TV ‘Nanette’ by Hannah Gadsby
The result is breathtaking, even on repeat watches. Nanette is a stunning demonstration of unerring formal skills applied to the raw, ineradicable pain of being different.
“Nobody here,” says Hannah Gadsby midway through her astonishing stand-up show Nanette, “is leaving this room a better person.”
She’s right. One of the enduring misconceptions about art is that it makes you a better person (or, if it happens to be decadent art, it makes you a worse one). If art of any kind were that magic, the world would be a very different place.
If it’s very good, art does something else: it invites you to reflect. And perhaps then, in tandem with a lot of other imponderables, it may change the way you act in the world. It may even change your life. Nanette is the kind of art made by someone who has no fucks left to give, who has decided, whatever the cost, that she will tell her truth.
Gadsby is, as she tells us, very good at what she does. She knows how to write a complex script that weaves multiple narratives through an architecture of thought. As a performer, she knows how far she can stretch tension and precisely when to release it. She lays out her tools of trade for our examination, and judges them as wanting.
All her professional life, she tells us, has been about humiliating herself for the pleasure of others, and now she’s not going to do that anymore. And then she tells us why.
The result is breathtaking, even on repeat watches.
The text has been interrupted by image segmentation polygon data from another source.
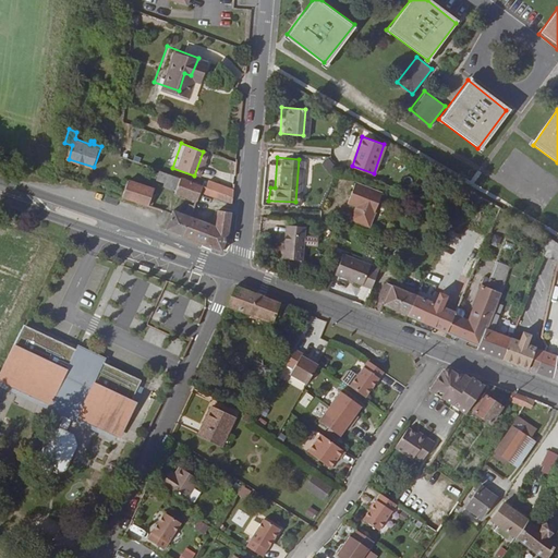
[(174,176),(170,189),(182,194),(186,180),(174,176)]
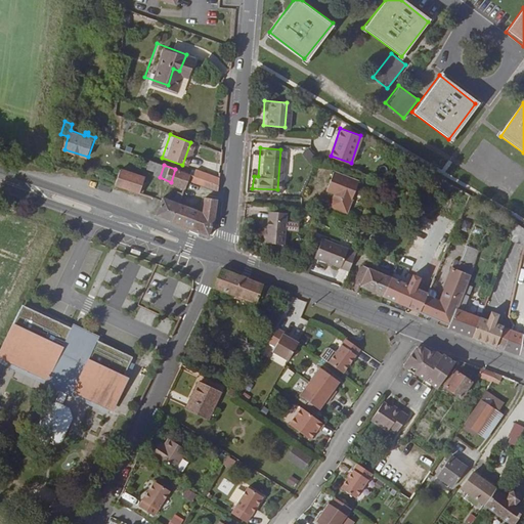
[(211,175),(191,168),(189,174),(217,184),(217,178),(211,176),(211,175)]
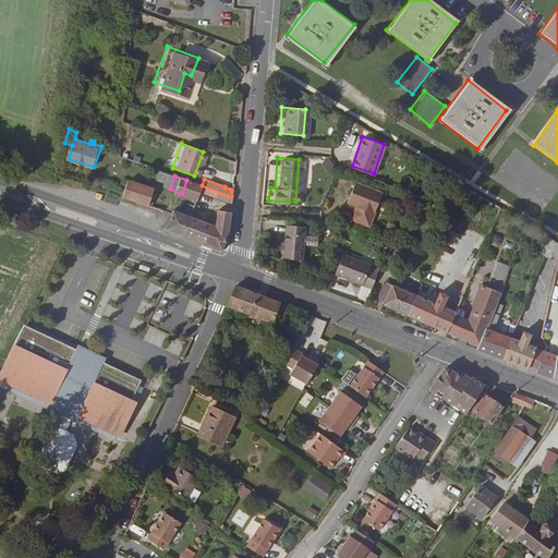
[(196,191),(230,204),(231,196),(202,185),(186,180),(182,194),(194,198),(196,191)]
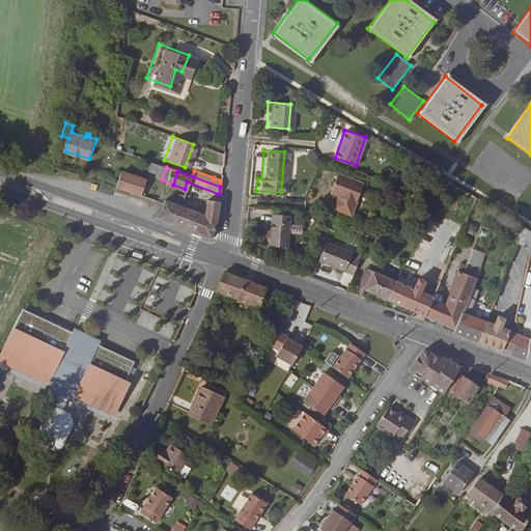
[(144,182),(120,173),(116,187),(139,195),(143,186),(144,182)]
Nanette is a stunning demonstration of unerring formal skills applied to the raw, ineradicable pain of being different in a society that punishes that difference.
“I will never flourish,” Gadsby says desolatingly towards the end. Some wounds change the very structure of your being. But, as Nanette demonstrates, if you survive being broken, there are things beyond it: generosity, perceptiveness, pride, connection and, most of all, courage. Courage won’t change the world by itself, but nothing will change without it.